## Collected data
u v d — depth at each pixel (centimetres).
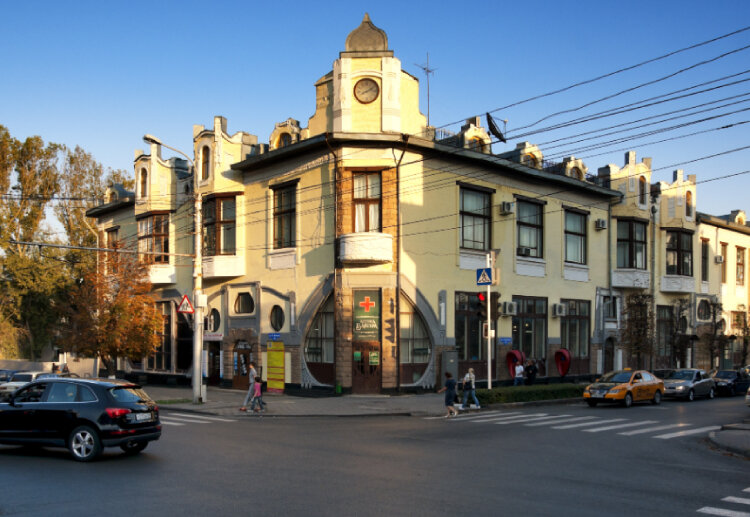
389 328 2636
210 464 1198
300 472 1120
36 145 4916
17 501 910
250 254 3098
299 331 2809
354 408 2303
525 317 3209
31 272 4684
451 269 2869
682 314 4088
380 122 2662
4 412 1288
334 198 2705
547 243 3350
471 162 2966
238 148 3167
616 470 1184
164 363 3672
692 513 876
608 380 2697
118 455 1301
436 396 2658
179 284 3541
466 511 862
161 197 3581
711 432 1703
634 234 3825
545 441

## Task instructions
The records must be copied with no word altered, and without their pictures.

## Response to the task
u v d — depth at each pixel (centimetres).
389 328 2636
210 464 1198
300 472 1120
36 145 4916
17 501 910
250 254 3098
299 331 2809
354 408 2303
525 317 3209
31 272 4684
451 269 2869
682 314 4088
380 122 2662
4 412 1288
334 198 2705
547 243 3350
471 162 2966
238 148 3167
616 470 1184
164 363 3672
692 513 876
608 380 2697
118 455 1301
436 396 2658
179 284 3541
466 511 862
161 197 3581
711 432 1703
634 234 3825
545 441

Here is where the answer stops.